2011年12月16日(金)
社保庁は解雇撤回を
元職員ら提訴
社会保険庁職員に対する分限免職(解雇)の撤回を求めて、北海道、大阪、香川の当事者4人が15日、各地裁に提訴しました。提訴したのは全厚生闘争団の団員で、北海道の2人、大阪1人、香川1人です。昨年7月、京都の15人が京都地裁に提訴したのに続く第2次提訴です。
2009年末、社保庁の解体・民営化、日本年金機構の発足にともなって、職員525人がまともな理由もなく解雇されました。これを不服として、全国で全厚生闘争団の39人が人事院に不服申し立てをしました。これにもとづいて全国15事案の口頭審理が行われ、早ければ今年度中に判定が出される見込みです。

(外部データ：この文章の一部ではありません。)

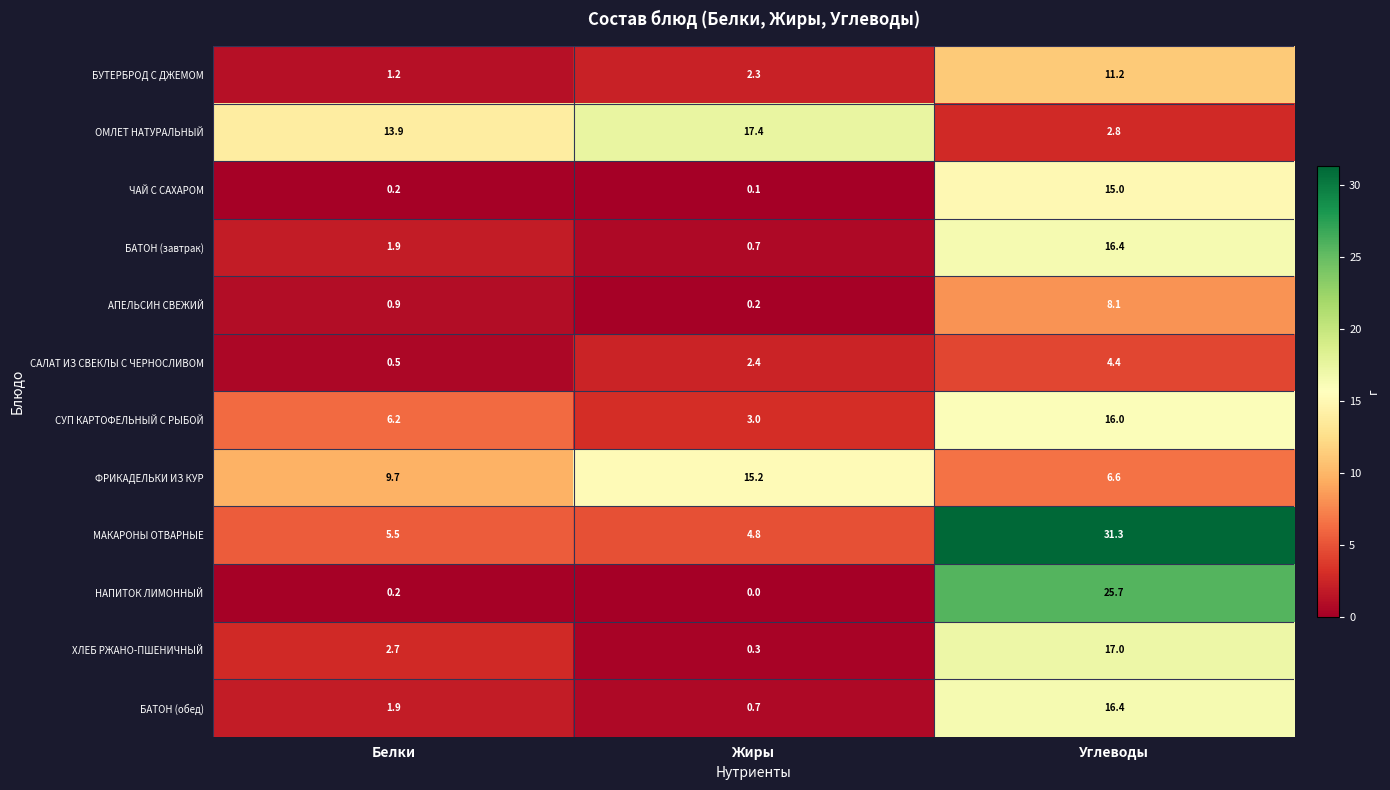

The БАТОН (завтрак) series shows 1.1 at Жиры. True or false?

False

国公労連社保庁不当解雇撤回闘争本部の川村好伸事務局長は、「解雇から2年が経過し、当事者は生活面でも精神面でも追いつめられています。一刻も早く解決することをめざして提訴しました。地域を中心にたたかいの輪を広げていきたい」と語っています。
知識と経験は大切
北海道
北海道では、越後敏昭さん(46)=旧釧路社会保険事務所=と高嶋厚志さん(35)=旧稚内(わっかない)社会保険事務所=が、国に処分の取り消しと損害賠償を求めて、札幌地裁に提訴しました。北海道では初めての訴えです。
吹雪の中、裁判所前には原告の高嶋さんを囲んで弁護団、支援者が集会を開きました。
高嶋さんは「分限免職処分から2年がたちます。これは国の年金政策の失敗を隠すために、職員をいけにえにしたもので、許すことはできません。知識と経験のある職員を職場に戻すことが大事であり、このたたかいは必ず勝利したい」と決意を語りました。
20年も働いたのに
大阪
大阪では、元職員の大島琢己さん(51)が、処分取り消しを求めて大阪地裁に提訴しました。
会見で大島さんは「20年携わってきたのに強制的に辞めさせられました。年金は国民生活そのもの。なぜ民営化したのか、答えを知りたくて提訴しました」といいます。
伊賀興一弁護団長は「年金そのものを破壊する事態で、日本の公務員制度史上極めて重大な事例だ」と批判しました。
理不尽 民間も影響
香川
香川では、09年末、日本年金機構の発足に際し社会保険庁で分限免職された丸亀市の綾信貴さん(33)がその取り消しなどを求めて高松地裁に提訴しました。
綾さんは解雇後、処分取り消しを求め10年1月に人事院に不服申し立てを行い今年3月、口頭審理が行われ現在も審査中です。
弁護団の則武透弁護士は、「人事院には迅速公平な判定を求めるが、処分者側のいい加減さなど攻勢的に不当解雇の真相を明らかにし、解雇撤回を実現するため」提訴したと説明。「この理不尽がまかり通れば民間にも影響する。たたかいはみなさんのたたかいです」と話しました。
綾さんは「厚労省がクビを切ることは民間の整理解雇を助長するもの。勝つことが責務です」と語りました。
提訴には支援者ら40人が駆けつけました。